Mutations in the Nucleotide Binding Domain of the α Subunits of the F1-ATPase from Thermophilic Bacillus PS3 That Affect Cross-Talk between Nucleotide Binding Sites

Inactivation of MF1 (bovine mitochondrial F1-ATPase) with 5‘-p-fluorosulfonylbenzoylethenoadenosine is caused by labeling αY244 [Verburg, J. G., and Allison, W. S. (1990) J. Biol. Chem. 265, 8065−8074]. In the crystal structure [Abrahams, J. P., Leslie, A. G. W., Lutter, R., and Walker, J. E. (1994) Nature 370, 621−628], αY244 is hydrogen bonded to αR304 which is also hydrogen bonded to αY300. The catalytic properties of mutant α3β3γ subcomplexes of the TF1-ATPase from the thermophilic Bacillus PS3 containing the αF244C, αR304C, and αY300C substitutions have been examined. Each has unique features for hydrolyzing ATP and forming inhibitory ADP−fluoroaluminate complexes in catalytic sites. Unlike wild-type, the (αR304C)3β3γ and (αY300C)3β3γ subcomplexes entrap inhibitory MgADP in a catalytic site during turnover which fails to dissociate when ATP binds to noncatalytic sites. Although the hydrolytic properties of the (αF244C)3β3γ subcomplex and wild-type are similar, the mutant forms ADP−fluoroaluminate complexes 7 times faster than wild-type when Al3+ and F- are added to it in the presence of excess ADP and Mg2+. It also resists inhibition by high Mg2+ concentrations in the assay medium. At least one noncatalytic site of the (αF244C)3β3γ subcomplex has increased affinity for ADP, indicating that the enhanced rate of formation of the ADP−fluoroaluminate complex reflects augmented cooperativity between noncatalytic and catalytic sites.

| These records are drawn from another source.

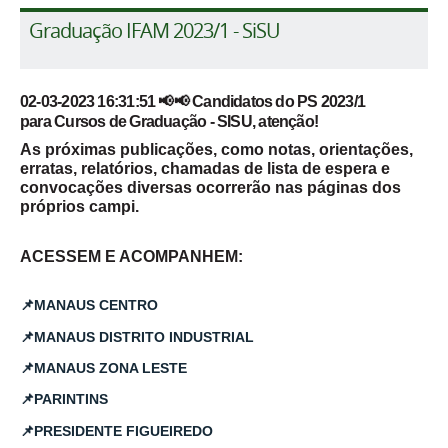
Graduação IFAM 2023/1 - SiSU
02-03-2023 16:31:51 📢📢 Candidatos do PS 2023/1
para
Cursos de Graduação - SISU
, atenção!
As próximas publicações, como notas, orientações,
erratas, relatórios, chamadas de lista de espera e
convocações diversas ocorrerão nas páginas dos
próprios campi.
ACESSEM E ACOMPANHEM:
📌
MANAUS CENTRO
📌
MANAUS DISTRITO INDUSTRIAL
📌
MANAUS ZONA LESTE
📌
PARINTINS
📌
PRESIDENTE FIGUEIREDO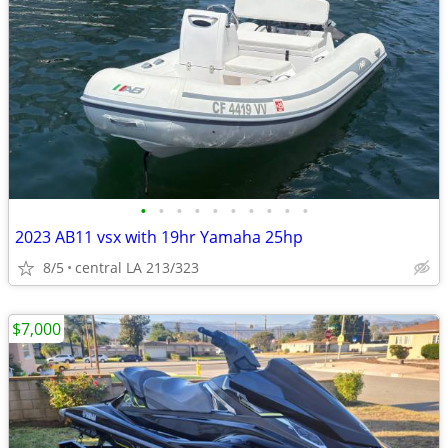
•
•
•
•
•
•
•
•
•
•
2023 AB11 vsx with 19hr Yamaha 25hp
8/5
central LA 213/323
$7,000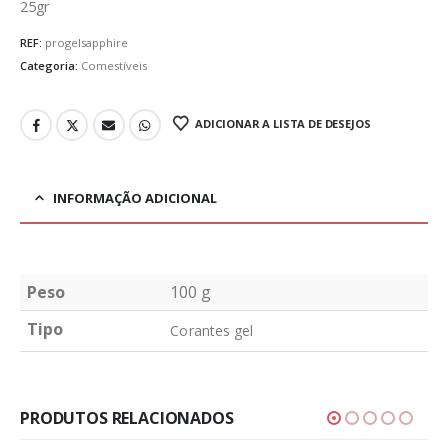
25gr
REF:
progelsapphire
Categoria:
Comestíveis
ADICIONAR A LISTA DE DESEJOS
INFORMAÇÃO ADICIONAL
Peso
100 g
Tipo
Corantes gel
PRODUTOS RELACIONADOS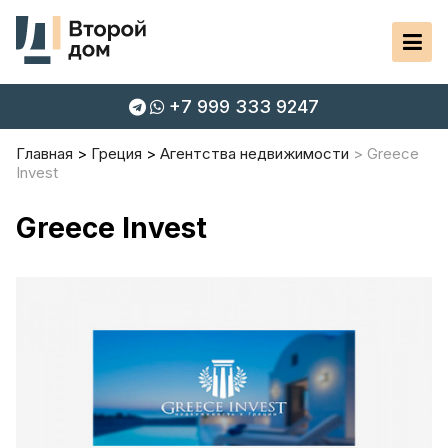
+7 999 333 9247
Главная
Греция
Агентства недвижимости
Greece
Invest
Greece Invest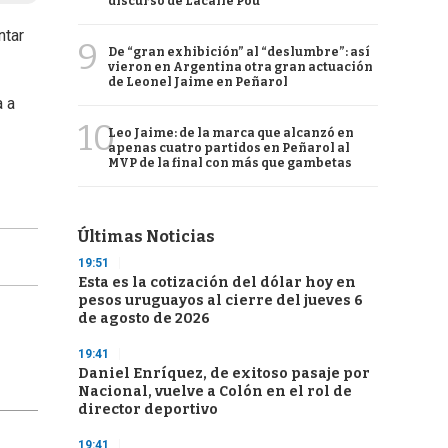
discurso de Lacalle Pou
ntar
9
De “gran exhibición” al “deslumbre”: así
vieron en Argentina otra gran actuación
de Leonel Jaime en Peñarol
a a
10
Leo Jaime: de la marca que alcanzó en
apenas cuatro partidos en Peñarol al
MVP de la final con más que gambetas
Últimas Noticias
19:51
Esta es la cotización del dólar hoy en
pesos uruguayos al cierre del jueves 6
de agosto de 2026
19:41
Daniel Enríquez, de exitoso pasaje por
Nacional, vuelve a Colón en el rol de
director deportivo
19:41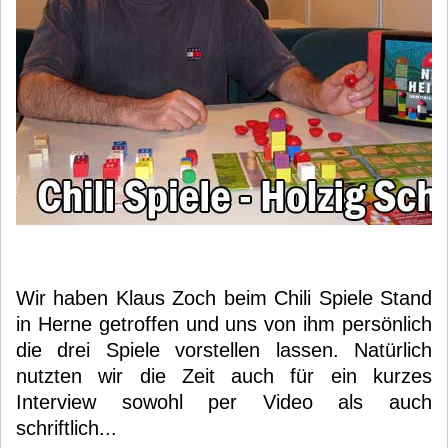
Wir haben Klaus Zoch beim Chili Spiele Stand
in Herne getroffen und uns von ihm persönlich
die drei Spiele vorstellen lassen. Natürlich
nutzten wir die Zeit auch für ein kurzes
Interview sowohl per Video als auch
schriftlich...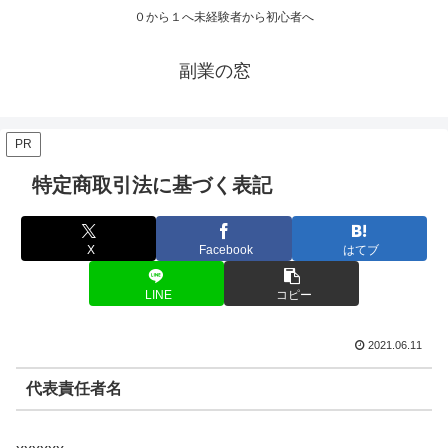
０から１へ未経験者から初心者へ
副業の窓
PR
特定商取引法に基づく表記
X
Facebook
はてブ
LINE
コピー
2021.06.11
代表責任者名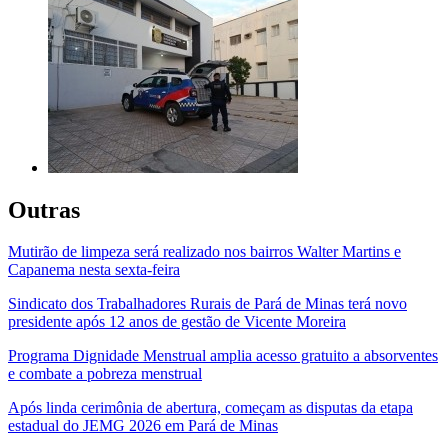
Outras
Mutirão de limpeza será realizado nos bairros Walter Martins e
Capanema nesta sexta-feira
Sindicato dos Trabalhadores Rurais de Pará de Minas terá novo
presidente após 12 anos de gestão de Vicente Moreira
Programa Dignidade Menstrual amplia acesso gratuito a absorventes
e combate a pobreza menstrual
Após linda cerimônia de abertura, começam as disputas da etapa
estadual do JEMG 2026 em Pará de Minas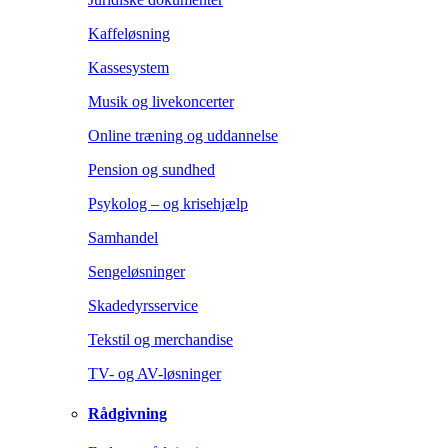
Kaffeløsning
Kassesystem
Musik og livekoncerter
Online træning og uddannelse
Pension og sundhed
Psykolog – og krisehjælp
Samhandel
Sengeløsninger
Skadedyrsservice
Tekstil og merchandise
TV- og AV-løsninger
Rådgivning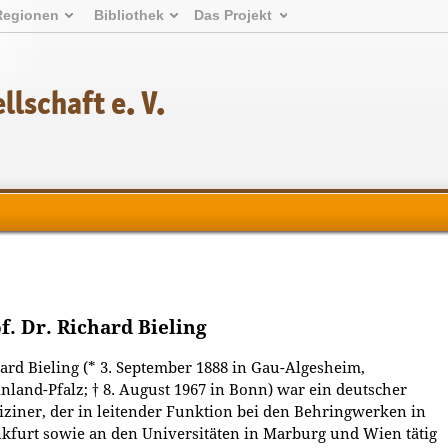
Regionen
Bibliothek
Das Projekt
lschaft e. V.
f. Dr. Richard Bieling
ard Bieling (* 3. September 1888 in Gau-Algesheim,
nland-Pfalz; † 8. August 1967 in Bonn) war ein deutscher
ziner, der in leitender Funktion bei den Behringwerken in
kfurt sowie an den Universitäten in Marburg und Wien tätig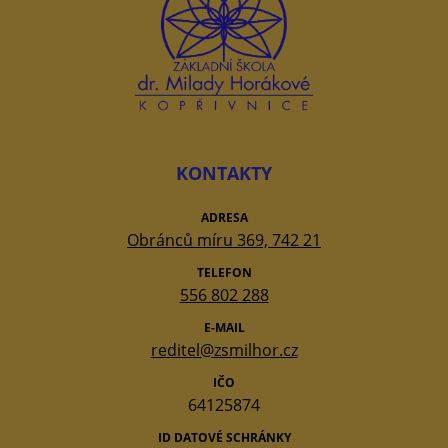
KONTAKTY
ADRESA
Obránců míru 369, 742 21
TELEFON
556 802 288
E-MAIL
reditel@zsmilhor.cz
IČO
64125874
ID DATOVÉ SCHRÁNKY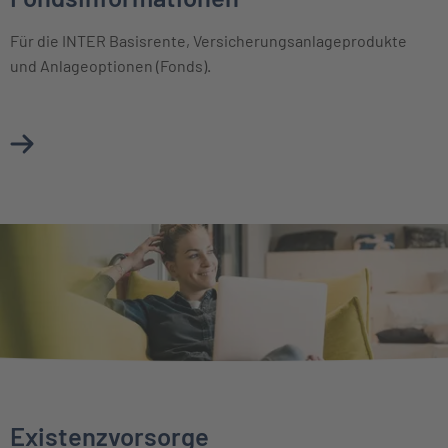
Für die INTER Basisrente, Versicherungsanlageprodukte
und Anlageoptionen (Fonds).
Mehr über Basisinformationsblätter & Fondsinformationen
Existenzvorsorge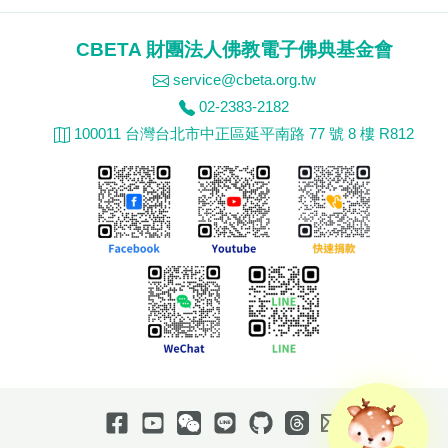
CBETA 財團法人佛教電子佛典基金會
service@cbeta.org.tw
02-2383-2182
100011 台灣台北市中正區延平南路 77 號 8 樓 R812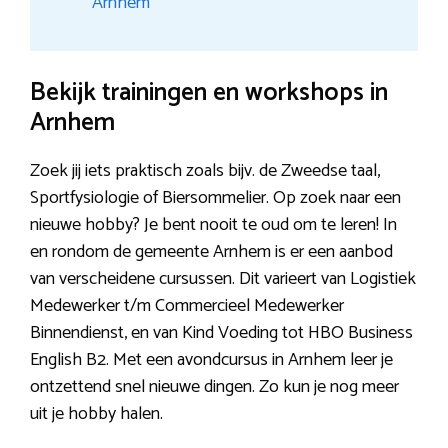
Arnhem
Bekijk trainingen en workshops in
Arnhem
Zoek jij iets praktisch zoals bijv. de Zweedse taal,
Sportfysiologie of Biersommelier. Op zoek naar een
nieuwe hobby? Je bent nooit te oud om te leren! In
en rondom de gemeente Arnhem is er een aanbod
van verscheidene cursussen. Dit varieert van Logistiek
Medewerker t/m Commercieel Medewerker
Binnendienst, en van Kind Voeding tot HBO Business
English B2. Met een avondcursus in Arnhem leer je
ontzettend snel nieuwe dingen. Zo kun je nog meer
uit je hobby halen.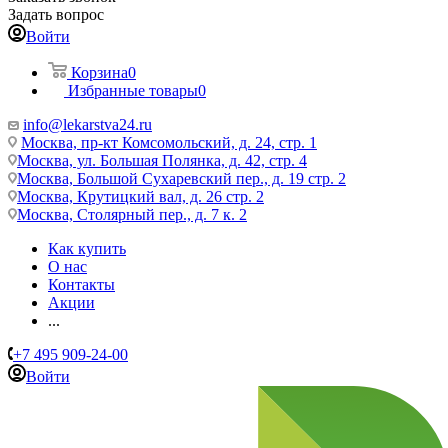
Задать вопрос
Войти
Корзина
0
Избранные товары
0
info@lekarstva24.ru
Москва, пр-кт Комсомольский, д. 24, стр. 1
Москва, ул. Большая Полянка, д. 42, стр. 4
Москва, Большой Сухаревский пер., д. 19 стр. 2
Москва, Крутицкий вал, д. 26 стр. 2
Москва, Столярный пер., д. 7 к. 2
Как купить
О нас
Контакты
Акции
...
+7 495 909-24-00
Войти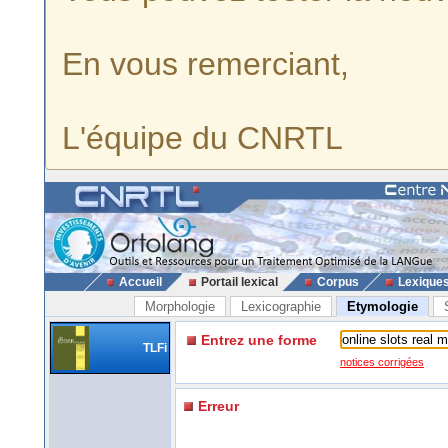
En vous remerciant,
L'équipe du CNRTL
Accueil
Portail lexical
Corpus
Lexique
Morphologie
Lexicographie
Etymologie
Entrez une forme
TLFi
notices corrigées
Erreur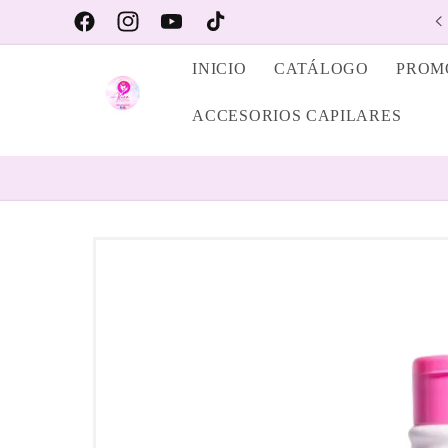
Ir
PRODUCTOS CAPILARES #1
directamente
Facebook
https://www.instagram.com/alexa_store_nyc/
YouTube
TikTok
al contenido
INICIO
CATÁLOGO
PROM
ACCESORIOS CAPILARES
Ir
directamente
a la
información
del producto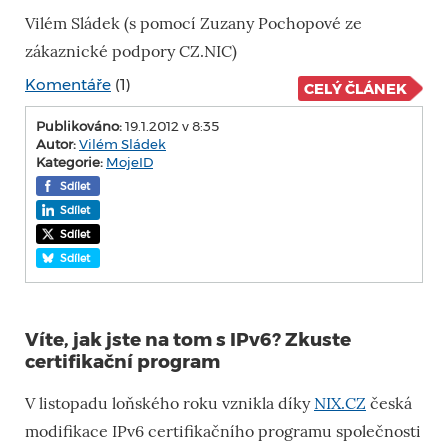
Vilém Sládek (s pomocí Zuzany Pochopové ze
zákaznické podpory CZ.NIC)
Komentáře
(1)
CELÝ ČLÁNEK
Publikováno:
19.1.2012 v 8:35
Autor:
Vilém Sládek
Kategorie:
MojeID
Sdílet
Sdílet
Sdílet
Sdílet
Víte, jak jste na tom s IPv6? Zkuste
certifikační program
V listopadu loňského roku vznikla díky
NIX.CZ
česká
modifikace IPv6 certifikačního programu společnosti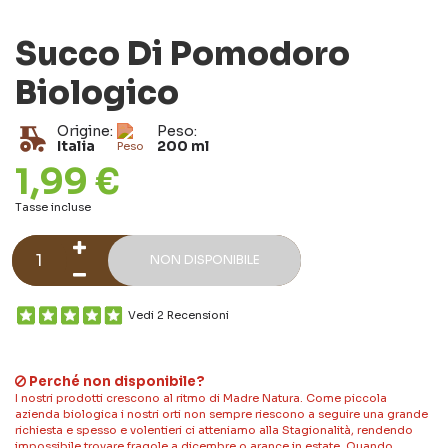
Succo Di Pomodoro
Biologico
Origine:
Peso:
Italia
200 ml
1,99 €
Tasse incluse
NON DISPONIBILE
Vedi 2 Recensioni
Perché non disponibile?
I nostri prodotti crescono al ritmo di Madre Natura. Come piccola
azienda biologica i nostri orti non sempre riescono a seguire una grande
richiesta e spesso e volentieri ci atteniamo alla Stagionalità, rendendo
impossibile trovare fragole a dicembre o arance in estate. Quando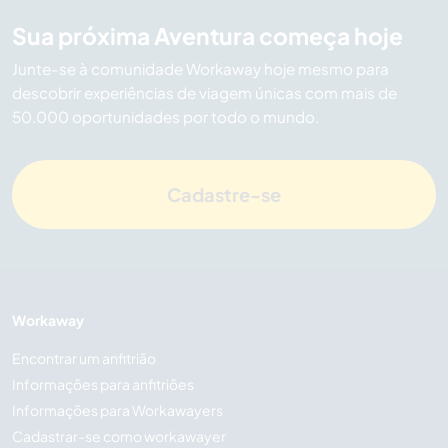
Sua próxima Aventura começa hoje
Junte-se à comunidade Workaway hoje mesmo para
descobrir experiências de viagem únicas com mais de
50.000 oportunidades por todo o mundo.
Cadastre-se
Workaway
Encontrar um anfitrião
Informações para anfitriões
Informações para Workawayers
Cadastrar-se como workawayer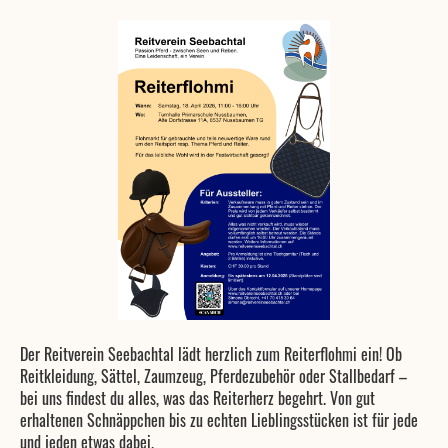
Der Reitverein Seebachtal lädt herzlich zum Reiterflohmi ein! Ob
Reitkleidung, Sättel, Zaumzeug, Pferdezubehör oder Stallbedarf –
bei uns findest du alles, was das Reiterherz begehrt. Von gut
erhaltenen Schnäppchen bis zu echten Lieblingsstücken ist für jede
und jeden etwas dabei.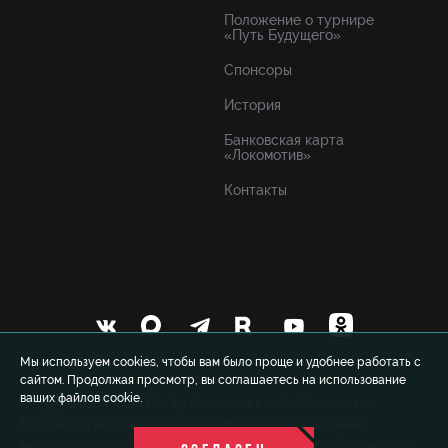
Положение о турнире
«Путь Будущего»
Спонсоры
История
Банковская карта
«Локомотив»
Контакты
Мы используем cookies, чтобы вам было проще и удобнее работать с
сайтом. Продолжая просмотр, вы соглашаетесь на использование
ваших файлов cookie.
© 1999-2026 FCLM.RU Футбольный клуб «Локомотив»
Москва. При полном или частичном использовании
материалов ссылка на официальный сайт ФК «Локомотив»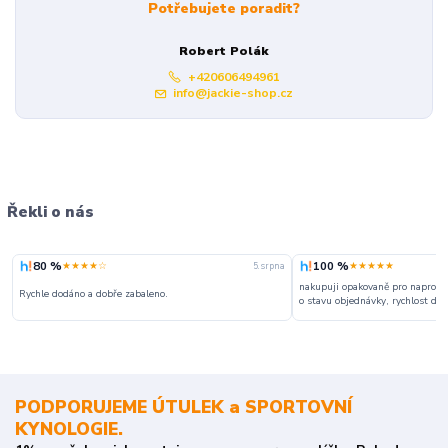
Potřebujete poradit?
Robert Polák
+420606494961
info@jackie-shop.cz
Řekli o nás
80 %
100 %
★★★★☆
★★★★★
5. srpna
nakupuji opakovaně pro naprosto
Rychle dodáno a dobře zabaleno.
o stavu objednávky, rychlost dodá
PODPORUJEME ÚTULEK a SPORTOVNÍ
KYNOLOGIE.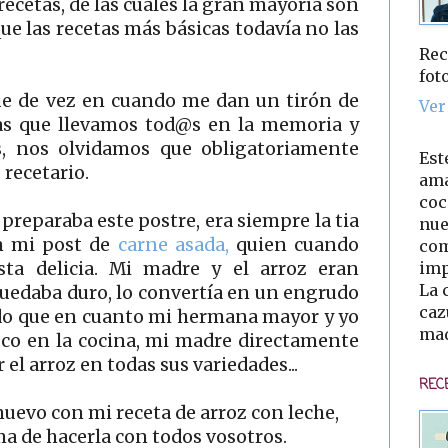
ecetas, de las cuales la gran mayoría son
ue las recetas más básicas todavía no las
Rec
fot
que de vez en cuando me dan un tirón de
Ver
tas que llevamos tod@s en la memoria y
as, nos olvidamos que obligatoriamente
Est
recetario.
ama
coc
reparaba este postre, era siempre la tia
nue
en mi post de
carne asada,
quien cuando
com
imp
sta delicia. Mi madre y el arroz eran
La 
uedaba duro, lo convertía en un engrudo
caz
rdo que en cuanto mi hermana mayor y yo
mad
co en la cocina, mi madre directamente
 el arroz en todas sus variedades...
REC
uevo con mi receta de arroz con leche,
 de hacerla con todos vosotros.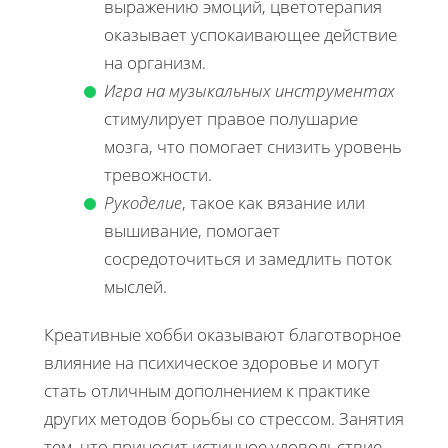
выражению эмоций, цветотерапия
оказывает успокаивающее действие
на организм.
Игра на музыкальных инструментах
стимулирует правое полушарие
мозга, что помогает снизить уровень
тревожности.
Рукоделие
, такое как вязание или
вышивание, помогает
сосредоточиться и замедлить поток
мыслей.
Креативные хобби оказывают благотворное
влияние на психическое здоровье и могут
стать отличным дополнением к практике
других методов борьбы со стрессом. Занятия
тем, что приносит истинное удовольствие,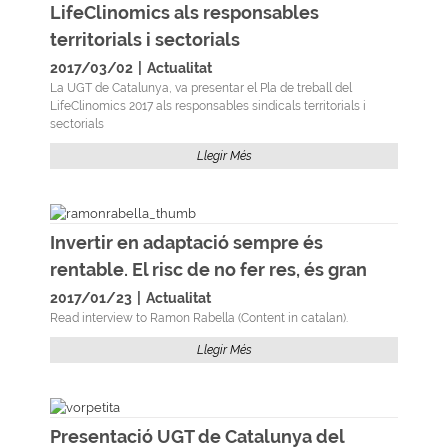
LifeClinomics als responsables
territorials i sectorials
2017/03/02
|
Actualitat
La UGT de Catalunya, va presentar el Pla de treball del
LifeClinomics 2017 als responsables sindicals territorials i
sectorials
Llegir Més
Invertir en adaptació sempre és
rentable. El risc de no fer res, és gran
2017/01/23
|
Actualitat
Read interview to Ramon Rabella (Content in catalan).
Llegir Més
Presentació UGT de Catalunya del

The rate of formation of the ADP−fluoroaluminate complex in (αY300C)3β3γ increases only 40% when MgADP in bound to two catalytic sites rather than one, compared to a 9-fold increase exhibited by wild type. When Al3+ and F- are added to the (αY300C)3β3γ subcomplex after incubation with excess ADP and Mg2+, ADP−fluoroaluminate complexes are formed in three catalytic sites rather than two observed with the other subcomplexes. Reconciliation of the catalytic properties of the mutant subcomplexes in terms of the crystal structure suggests that αF244, αR304, and αY300 of TF1 are part of a pathway that propagates conformational signals from one catalytic site to another.